Explosions, gunfire rock Niger capital near international airport
Nighttime blasts and tracer fire light up skies over Niamey as authorities offer no immediate explanation and pro-junta voices urge citizens to mobilise.
A burst of heavy gunfire and explosions erupted shortly after midnight on Thursday near Niger’s main international airport in the capital, Niamey, terrifying residents and briefly shattering the city’s calm.
Videos filmed by locals showed streaks of light tearing across the night sky, accompanied by thunderous blasts. Other footage circulating online captured flames rising several metres high and multiple vehicles burned and charred.
Residents in neighbourhoods close to Diori Hamani International Airport said that intense shooting lasted for roughly two hours before subsiding. By around 2 AM, calm had largely returned.

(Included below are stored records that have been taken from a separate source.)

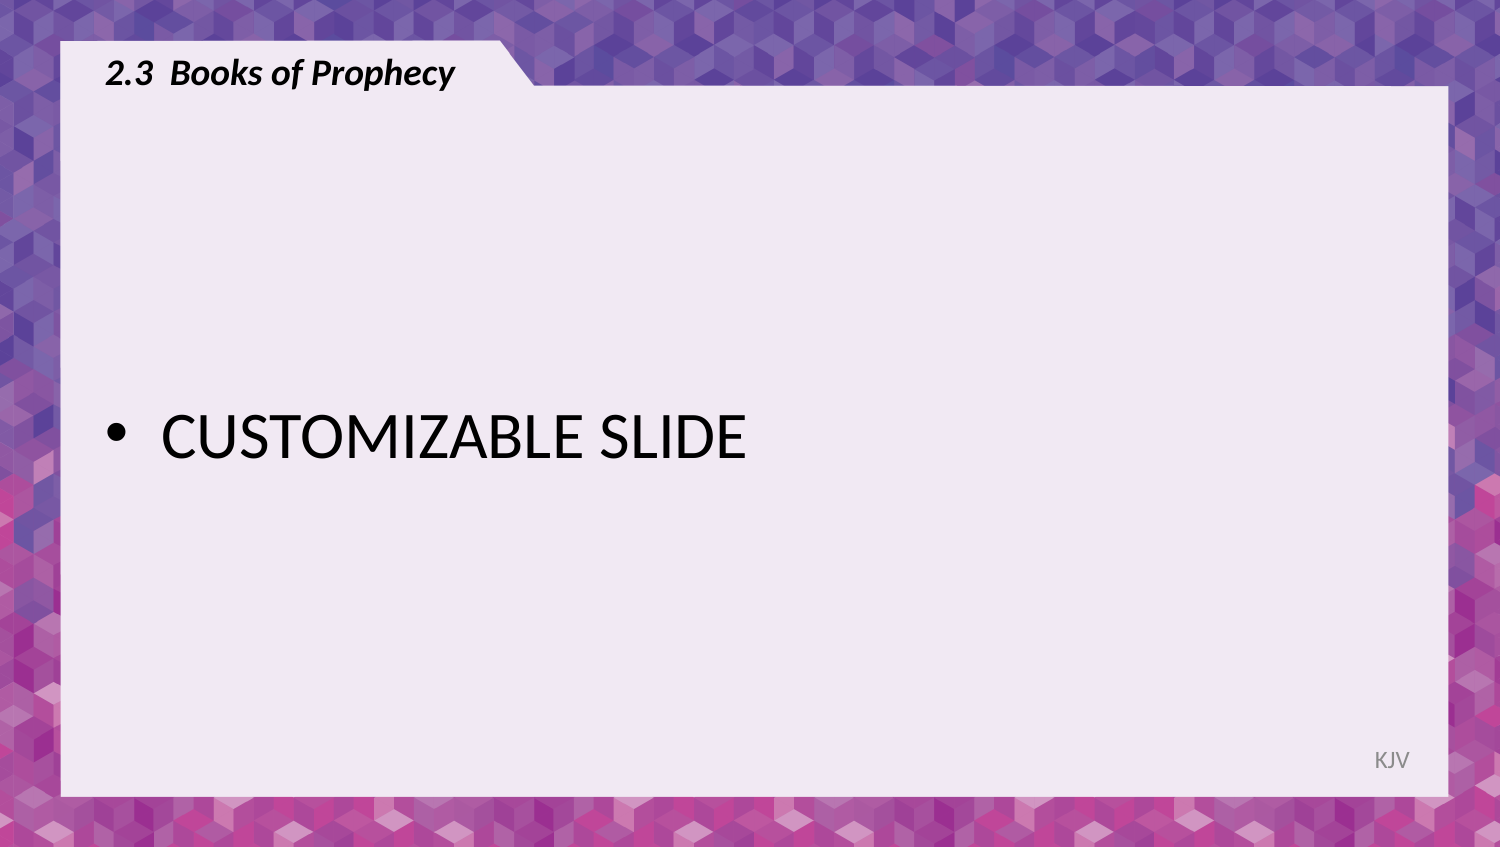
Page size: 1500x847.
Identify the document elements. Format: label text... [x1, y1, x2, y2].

title 2.3 Books of Prophecy [89, 33, 1420, 108]
list CUSTOMIZABLE SLIDE [89, 141, 1403, 722]
footer KJV [950, 736, 1425, 782]
picture [0, 0, 1500, 847]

The airport, about 10 kilometres (six miles) from the presidential palace, houses an air force base and serves as a strategic military hub. It is also the headquarters of a joint force formed by Niger, Burkina Faso and Mali to combat jihadist groups operating across the Sahel.
Authorities had not, by early Thursday, announced what triggered the violence or whether there were casualties. Several residents reported hearing sirens as fire trucks sped toward the airport area in the early morning hours.
Niger has been ruled since 2023 by a military junta led by General Abdourahamane Tiani, following the overthrow of the country’s elected civilian government. The regime has since expelled French and US forces that previously assisted in counterterrorism operations.
Calls on “taking streets to defend country”
An online activist supportive of the junta, Ibrahim Bana, posted a video on Facebook calling on residents to take to the streets to “defend the country,” raising concerns about heightened tensions.
The unrest comes against a backdrop of persistent militant violence. According to the Armed Conflict Location & Event Data Project (ACLED), nearly 2,000 people were killed in Niger in 2025 in attacks linked to militant groups.
Adding to the strategic sensitivity of the airport area, a large uranium shipment with an undisclosed buyer — transported from northern Niger in late November — has reportedly been stranded at the facility for weeks.